───── SELECTED EXCERPT ─────

# Ava's Chi Chit Chat



## Ava (Jul 6, 2011)

After a rocky start, Gracie has learned to potty outside. While she was learning, we put up an industrial work site style accident sign, just to keep a sense of humor about us. I was so proud of making it to day 2, we took this picture. 










While I was posting it to Facebook, beeming with pride, she peed on the carpet :foxes15: I had to immediately post the sign wiped clean, with yet another zero posted. So later, when we made it to 12, we posted a celebratory picture. I didn't even wait for an official two weeks. Here is a picture that i took of our "Rock The Potty" party :hello1: .










finally, Gracie might be goofy looking, or she might have a smidge of another breed in her background-possibly rat terrier. Thanks for everyone here in the Chi forums for overlooking her murky, pound puppy heritage. She is definitely 100% dog and has a 100% chihuahua personality and we love her very much.


----------



## *Princess* (Feb 7, 2009)

Well done Gracie x


----------



## Mandy (Jan 16, 2009)

awwwww this made me smile good girl gracie well done xx


----------



## KayC (May 3, 2005)

That is adorable, love it...... WTG Gracie


----------



## rms3402 (Dec 2, 2010)

YAY! YOU GO GRACIE! Soon, you'll run out of room to write the amount of days that go by without an accident, promise!  And I don't think she's goofy looking! She's a cutie!


----------



## jesuschick (Dec 5, 2010)

Okay, that is hilarious! The hat is too much! Isn't it amazing the small victories (okay replacing a house full of carpet is no small thing!) we all now celebrate? Who would have thought!


----------



## Ava (Jul 6, 2011)

Thanks, everybody! Here is a link to my blog, if anyone is interested. It's from my Chiweenie's perspective. The point originally was to show how adopting a new dog is fun, but also not without problems along the way. People sometimes are too quick to give up on a new animal or behavioral situation. Blog Posts are on about a four week delay, so if you read some problems with Gracie, the new Chi, don't worry, so far everything has worked out in the end. *Maggie's Blog *I also put a link up for the Chihuahua-People.com on my website, too.

─────

◆ **TASK TO COMPLETE**
In the forum thread about Gracie's potty training, what other breed does Ava suggest might be in Gracie's background? Please answer briefly. The items that follow come from a separate source.

───── GIVEN DATA ─────

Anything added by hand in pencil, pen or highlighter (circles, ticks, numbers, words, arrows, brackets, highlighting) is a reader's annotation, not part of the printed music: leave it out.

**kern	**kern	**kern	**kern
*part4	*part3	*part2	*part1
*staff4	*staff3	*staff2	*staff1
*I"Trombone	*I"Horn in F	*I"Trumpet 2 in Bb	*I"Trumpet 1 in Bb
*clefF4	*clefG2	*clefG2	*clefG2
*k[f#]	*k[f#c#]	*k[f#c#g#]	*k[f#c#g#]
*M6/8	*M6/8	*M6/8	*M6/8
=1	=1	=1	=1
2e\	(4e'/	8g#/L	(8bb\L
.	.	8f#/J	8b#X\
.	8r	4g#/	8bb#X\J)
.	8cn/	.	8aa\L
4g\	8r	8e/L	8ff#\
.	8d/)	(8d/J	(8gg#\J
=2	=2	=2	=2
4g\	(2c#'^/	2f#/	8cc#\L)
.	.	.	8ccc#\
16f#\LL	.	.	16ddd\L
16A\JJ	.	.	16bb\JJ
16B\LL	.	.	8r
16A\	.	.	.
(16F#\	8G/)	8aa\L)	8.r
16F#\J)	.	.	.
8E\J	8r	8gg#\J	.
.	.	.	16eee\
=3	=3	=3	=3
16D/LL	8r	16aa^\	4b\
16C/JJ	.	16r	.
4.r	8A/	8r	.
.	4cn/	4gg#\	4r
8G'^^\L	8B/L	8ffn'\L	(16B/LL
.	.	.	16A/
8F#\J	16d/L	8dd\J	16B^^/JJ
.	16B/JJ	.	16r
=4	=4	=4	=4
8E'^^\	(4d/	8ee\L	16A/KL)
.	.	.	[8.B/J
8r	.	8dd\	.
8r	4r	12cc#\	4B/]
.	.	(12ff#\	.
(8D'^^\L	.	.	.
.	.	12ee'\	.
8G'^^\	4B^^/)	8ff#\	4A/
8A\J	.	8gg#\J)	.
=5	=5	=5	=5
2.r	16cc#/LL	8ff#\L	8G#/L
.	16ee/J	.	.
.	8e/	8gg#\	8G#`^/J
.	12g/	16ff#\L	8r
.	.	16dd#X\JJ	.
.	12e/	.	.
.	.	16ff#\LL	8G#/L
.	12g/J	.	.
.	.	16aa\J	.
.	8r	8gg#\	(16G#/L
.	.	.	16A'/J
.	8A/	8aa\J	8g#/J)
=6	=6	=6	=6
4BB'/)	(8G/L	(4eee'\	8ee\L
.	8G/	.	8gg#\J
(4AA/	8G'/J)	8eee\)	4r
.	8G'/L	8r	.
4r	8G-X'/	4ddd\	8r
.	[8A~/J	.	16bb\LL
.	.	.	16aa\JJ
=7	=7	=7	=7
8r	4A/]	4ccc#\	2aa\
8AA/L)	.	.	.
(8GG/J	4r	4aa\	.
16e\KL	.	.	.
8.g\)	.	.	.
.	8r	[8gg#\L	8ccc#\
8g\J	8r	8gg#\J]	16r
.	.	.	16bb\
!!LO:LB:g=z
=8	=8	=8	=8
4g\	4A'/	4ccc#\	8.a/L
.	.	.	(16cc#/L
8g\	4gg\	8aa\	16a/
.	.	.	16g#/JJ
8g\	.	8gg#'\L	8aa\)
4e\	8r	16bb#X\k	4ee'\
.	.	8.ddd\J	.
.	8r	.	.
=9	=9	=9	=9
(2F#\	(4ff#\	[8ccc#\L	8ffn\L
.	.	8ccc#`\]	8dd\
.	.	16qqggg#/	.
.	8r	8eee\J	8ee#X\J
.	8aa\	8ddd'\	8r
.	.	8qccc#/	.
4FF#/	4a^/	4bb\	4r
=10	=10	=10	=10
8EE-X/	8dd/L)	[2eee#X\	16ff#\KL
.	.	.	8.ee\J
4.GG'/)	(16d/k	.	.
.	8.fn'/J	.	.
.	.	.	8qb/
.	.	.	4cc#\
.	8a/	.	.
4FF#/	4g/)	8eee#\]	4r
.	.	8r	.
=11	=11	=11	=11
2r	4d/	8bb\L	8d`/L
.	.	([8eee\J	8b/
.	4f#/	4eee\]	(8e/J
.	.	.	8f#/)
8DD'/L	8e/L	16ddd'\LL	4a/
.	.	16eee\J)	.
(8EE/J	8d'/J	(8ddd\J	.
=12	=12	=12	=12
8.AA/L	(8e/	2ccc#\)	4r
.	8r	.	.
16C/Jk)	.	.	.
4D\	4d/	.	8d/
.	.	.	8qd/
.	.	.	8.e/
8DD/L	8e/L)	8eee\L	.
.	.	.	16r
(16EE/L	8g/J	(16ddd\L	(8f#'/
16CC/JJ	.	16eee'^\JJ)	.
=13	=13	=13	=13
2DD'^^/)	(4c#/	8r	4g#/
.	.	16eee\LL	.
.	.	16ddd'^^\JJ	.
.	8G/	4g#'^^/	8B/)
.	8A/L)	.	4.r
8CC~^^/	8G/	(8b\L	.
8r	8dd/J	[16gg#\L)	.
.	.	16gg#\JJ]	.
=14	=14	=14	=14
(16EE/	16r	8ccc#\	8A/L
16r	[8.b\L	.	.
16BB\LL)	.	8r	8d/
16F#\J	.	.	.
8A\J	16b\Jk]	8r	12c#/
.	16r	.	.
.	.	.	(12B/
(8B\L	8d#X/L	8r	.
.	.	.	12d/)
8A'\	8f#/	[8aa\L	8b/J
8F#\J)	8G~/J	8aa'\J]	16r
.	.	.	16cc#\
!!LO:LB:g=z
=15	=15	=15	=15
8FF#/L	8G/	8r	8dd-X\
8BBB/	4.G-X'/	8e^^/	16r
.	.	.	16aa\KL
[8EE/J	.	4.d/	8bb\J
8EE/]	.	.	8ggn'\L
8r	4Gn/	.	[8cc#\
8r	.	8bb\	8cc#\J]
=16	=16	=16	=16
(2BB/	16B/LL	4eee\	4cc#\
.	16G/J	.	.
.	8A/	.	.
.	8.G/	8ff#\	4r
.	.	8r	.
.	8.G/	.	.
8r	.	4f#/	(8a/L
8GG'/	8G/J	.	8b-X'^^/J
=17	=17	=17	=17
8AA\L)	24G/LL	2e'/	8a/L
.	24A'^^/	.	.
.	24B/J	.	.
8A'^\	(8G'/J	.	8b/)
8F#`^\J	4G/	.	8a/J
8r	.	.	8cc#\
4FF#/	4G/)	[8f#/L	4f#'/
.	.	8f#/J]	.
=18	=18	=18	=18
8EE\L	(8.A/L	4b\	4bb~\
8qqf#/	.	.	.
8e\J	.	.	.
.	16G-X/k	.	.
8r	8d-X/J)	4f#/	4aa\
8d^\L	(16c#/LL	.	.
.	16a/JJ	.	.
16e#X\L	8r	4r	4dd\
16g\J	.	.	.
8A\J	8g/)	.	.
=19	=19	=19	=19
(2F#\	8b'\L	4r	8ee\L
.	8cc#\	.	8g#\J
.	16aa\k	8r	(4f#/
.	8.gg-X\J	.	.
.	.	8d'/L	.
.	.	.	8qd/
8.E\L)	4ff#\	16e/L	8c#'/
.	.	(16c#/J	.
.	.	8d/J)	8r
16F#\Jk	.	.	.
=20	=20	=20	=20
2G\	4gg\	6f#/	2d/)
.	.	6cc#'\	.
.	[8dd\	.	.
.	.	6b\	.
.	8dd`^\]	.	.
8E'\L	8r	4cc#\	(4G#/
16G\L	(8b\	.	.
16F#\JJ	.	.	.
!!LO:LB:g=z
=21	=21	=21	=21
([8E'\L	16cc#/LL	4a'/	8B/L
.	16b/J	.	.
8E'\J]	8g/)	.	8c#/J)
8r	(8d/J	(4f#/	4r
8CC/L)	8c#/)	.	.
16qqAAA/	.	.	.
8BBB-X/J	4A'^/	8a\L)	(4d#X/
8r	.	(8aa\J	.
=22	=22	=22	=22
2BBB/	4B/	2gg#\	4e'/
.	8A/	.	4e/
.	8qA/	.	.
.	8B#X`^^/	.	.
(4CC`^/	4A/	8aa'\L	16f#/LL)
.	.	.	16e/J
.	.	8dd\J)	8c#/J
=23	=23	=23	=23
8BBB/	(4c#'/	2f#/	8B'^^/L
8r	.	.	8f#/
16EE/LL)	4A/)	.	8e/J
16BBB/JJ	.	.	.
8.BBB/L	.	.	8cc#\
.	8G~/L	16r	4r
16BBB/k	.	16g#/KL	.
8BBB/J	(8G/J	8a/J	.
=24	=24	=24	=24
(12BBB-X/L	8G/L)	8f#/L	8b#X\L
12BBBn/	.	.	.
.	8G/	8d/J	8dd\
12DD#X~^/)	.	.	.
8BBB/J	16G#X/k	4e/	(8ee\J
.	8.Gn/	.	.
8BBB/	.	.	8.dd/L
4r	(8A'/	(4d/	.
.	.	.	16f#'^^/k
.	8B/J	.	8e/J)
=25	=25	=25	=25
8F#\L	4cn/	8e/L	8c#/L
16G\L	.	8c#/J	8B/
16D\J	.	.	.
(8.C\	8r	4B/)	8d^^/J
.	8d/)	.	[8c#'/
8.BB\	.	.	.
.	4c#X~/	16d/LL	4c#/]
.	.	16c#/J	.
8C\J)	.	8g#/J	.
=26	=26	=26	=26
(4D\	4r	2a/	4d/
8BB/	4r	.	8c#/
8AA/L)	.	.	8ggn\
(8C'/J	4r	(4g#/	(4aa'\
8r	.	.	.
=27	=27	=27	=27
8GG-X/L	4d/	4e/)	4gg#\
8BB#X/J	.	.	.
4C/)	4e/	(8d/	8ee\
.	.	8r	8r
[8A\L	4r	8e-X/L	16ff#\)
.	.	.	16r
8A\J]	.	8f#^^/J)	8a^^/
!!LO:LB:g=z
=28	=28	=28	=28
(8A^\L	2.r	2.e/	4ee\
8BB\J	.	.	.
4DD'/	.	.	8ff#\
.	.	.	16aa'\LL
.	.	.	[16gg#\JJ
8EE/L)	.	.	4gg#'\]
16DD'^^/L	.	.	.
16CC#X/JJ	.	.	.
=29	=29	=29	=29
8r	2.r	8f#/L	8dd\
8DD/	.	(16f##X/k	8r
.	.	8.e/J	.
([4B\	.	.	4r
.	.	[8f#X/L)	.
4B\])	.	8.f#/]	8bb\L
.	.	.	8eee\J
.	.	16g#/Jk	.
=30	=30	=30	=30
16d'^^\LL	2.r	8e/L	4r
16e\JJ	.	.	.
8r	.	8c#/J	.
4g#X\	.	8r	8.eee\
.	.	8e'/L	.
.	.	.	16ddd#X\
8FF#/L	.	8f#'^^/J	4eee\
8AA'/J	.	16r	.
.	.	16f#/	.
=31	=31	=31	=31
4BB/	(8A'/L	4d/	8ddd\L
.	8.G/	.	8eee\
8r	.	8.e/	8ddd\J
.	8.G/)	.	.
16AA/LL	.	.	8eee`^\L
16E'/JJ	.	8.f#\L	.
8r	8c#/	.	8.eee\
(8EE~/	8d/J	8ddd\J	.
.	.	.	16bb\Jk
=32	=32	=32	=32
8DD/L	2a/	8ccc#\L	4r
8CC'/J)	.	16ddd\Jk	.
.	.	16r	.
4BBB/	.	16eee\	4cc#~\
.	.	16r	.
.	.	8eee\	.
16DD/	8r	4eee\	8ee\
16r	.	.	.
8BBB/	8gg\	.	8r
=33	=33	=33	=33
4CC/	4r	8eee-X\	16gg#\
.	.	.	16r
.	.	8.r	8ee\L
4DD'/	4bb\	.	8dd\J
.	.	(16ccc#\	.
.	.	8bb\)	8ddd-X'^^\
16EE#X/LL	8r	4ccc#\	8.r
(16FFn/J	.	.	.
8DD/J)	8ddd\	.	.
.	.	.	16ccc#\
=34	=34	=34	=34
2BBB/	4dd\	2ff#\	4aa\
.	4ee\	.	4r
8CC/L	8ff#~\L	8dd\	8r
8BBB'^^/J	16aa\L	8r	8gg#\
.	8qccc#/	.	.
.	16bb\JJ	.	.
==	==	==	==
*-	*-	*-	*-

─────

◆ **TASK SOLUTION**
Possibly rat terrier.